» **Work to be completed**:
Copy the following lines verbatim, preserving every character, space, and line break.

» **Listing**:
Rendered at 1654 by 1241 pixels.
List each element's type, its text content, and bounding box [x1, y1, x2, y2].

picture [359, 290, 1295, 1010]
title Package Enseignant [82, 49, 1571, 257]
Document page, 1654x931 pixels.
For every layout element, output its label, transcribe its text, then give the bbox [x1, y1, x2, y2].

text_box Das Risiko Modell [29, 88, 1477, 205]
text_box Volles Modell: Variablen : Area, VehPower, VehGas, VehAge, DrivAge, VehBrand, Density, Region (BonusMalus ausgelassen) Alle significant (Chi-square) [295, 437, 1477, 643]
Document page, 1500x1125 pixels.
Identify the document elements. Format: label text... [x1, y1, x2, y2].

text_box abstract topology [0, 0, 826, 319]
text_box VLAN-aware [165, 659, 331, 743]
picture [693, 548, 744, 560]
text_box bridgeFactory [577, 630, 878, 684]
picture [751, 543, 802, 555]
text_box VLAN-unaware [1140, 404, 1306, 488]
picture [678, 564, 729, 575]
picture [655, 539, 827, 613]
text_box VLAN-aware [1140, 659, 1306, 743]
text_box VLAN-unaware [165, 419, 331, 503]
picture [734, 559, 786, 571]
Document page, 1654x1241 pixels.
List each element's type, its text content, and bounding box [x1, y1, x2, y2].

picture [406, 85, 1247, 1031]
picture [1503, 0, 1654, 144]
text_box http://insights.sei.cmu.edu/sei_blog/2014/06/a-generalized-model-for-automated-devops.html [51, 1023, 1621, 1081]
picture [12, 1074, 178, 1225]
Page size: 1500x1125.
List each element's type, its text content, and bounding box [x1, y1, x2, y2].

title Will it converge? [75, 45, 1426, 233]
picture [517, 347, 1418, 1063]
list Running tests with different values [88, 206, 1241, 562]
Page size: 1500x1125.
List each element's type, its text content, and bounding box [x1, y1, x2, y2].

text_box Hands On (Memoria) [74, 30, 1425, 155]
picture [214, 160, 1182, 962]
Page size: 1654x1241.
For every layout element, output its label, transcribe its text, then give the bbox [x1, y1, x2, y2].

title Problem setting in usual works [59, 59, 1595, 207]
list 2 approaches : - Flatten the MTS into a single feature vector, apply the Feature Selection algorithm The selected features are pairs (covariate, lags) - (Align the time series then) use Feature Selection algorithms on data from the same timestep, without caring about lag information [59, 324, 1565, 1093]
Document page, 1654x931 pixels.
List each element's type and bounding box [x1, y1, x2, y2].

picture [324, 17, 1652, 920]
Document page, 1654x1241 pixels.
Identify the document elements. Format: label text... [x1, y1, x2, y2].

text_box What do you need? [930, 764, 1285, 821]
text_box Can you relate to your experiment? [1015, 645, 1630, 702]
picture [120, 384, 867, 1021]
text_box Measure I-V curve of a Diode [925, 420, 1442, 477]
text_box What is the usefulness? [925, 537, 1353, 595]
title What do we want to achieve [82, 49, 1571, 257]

» **Output for this task**:
Rendered at 1654 by 1241 pixels.
List each element's type, its text content, and bounding box [x1, y1, x2, y2].

picture [359, 290, 1295, 1010]
title Package Enseignant [82, 49, 1571, 257]
Document page, 1654x931 pixels.
For every layout element, output its label, transcribe its text, then give the bbox [x1, y1, x2, y2].

text_box Das Risiko Modell [29, 88, 1477, 205]
text_box Volles Modell: Variablen : Area, VehPower, VehGas, VehAge, DrivAge, VehBrand, Density, Region (BonusMalus ausgelassen) Alle significant (Chi-square) [295, 437, 1477, 643]
Document page, 1500x1125 pixels.
Identify the document elements. Format: label text... [x1, y1, x2, y2].

text_box abstract topology [0, 0, 826, 319]
text_box VLAN-aware [165, 659, 331, 743]
picture [693, 548, 744, 560]
text_box bridgeFactory [577, 630, 878, 684]
picture [751, 543, 802, 555]
text_box VLAN-unaware [1140, 404, 1306, 488]
picture [678, 564, 729, 575]
picture [655, 539, 827, 613]
text_box VLAN-aware [1140, 659, 1306, 743]
text_box VLAN-unaware [165, 419, 331, 503]
picture [734, 559, 786, 571]
Document page, 1654x1241 pixels.
List each element's type, its text content, and bounding box [x1, y1, x2, y2].

picture [406, 85, 1247, 1031]
picture [1503, 0, 1654, 144]
text_box http://insights.sei.cmu.edu/sei_blog/2014/06/a-generalized-model-for-automated-devops.html [51, 1023, 1621, 1081]
picture [12, 1074, 178, 1225]
Page size: 1500x1125.
List each element's type, its text content, and bounding box [x1, y1, x2, y2].

title Will it converge? [75, 45, 1426, 233]
picture [517, 347, 1418, 1063]
list Running tests with different values [88, 206, 1241, 562]
Page size: 1500x1125.
List each element's type, its text content, and bounding box [x1, y1, x2, y2].

text_box Hands On (Memoria) [74, 30, 1425, 155]
picture [214, 160, 1182, 962]
Page size: 1654x1241.
For every layout element, output its label, transcribe its text, then give the bbox [x1, y1, x2, y2].

title Problem setting in usual works [59, 59, 1595, 207]
list 2 approaches : - Flatten the MTS into a single feature vector, apply the Feature Selection algorithm The selected features are pairs (covariate, lags) - (Align the time series then) use Feature Selection algorithms on data from the same timestep, without caring about lag information [59, 324, 1565, 1093]
Document page, 1654x931 pixels.
List each element's type and bounding box [x1, y1, x2, y2].

picture [324, 17, 1652, 920]
Document page, 1654x1241 pixels.
Identify the document elements. Format: label text... [x1, y1, x2, y2].

text_box What do you need? [930, 764, 1285, 821]
text_box Can you relate to your experiment? [1015, 645, 1630, 702]
picture [120, 384, 867, 1021]
text_box Measure I-V curve of a Diode [925, 420, 1442, 477]
text_box What is the usefulness? [925, 537, 1353, 595]
title What do we want to achieve [82, 49, 1571, 257]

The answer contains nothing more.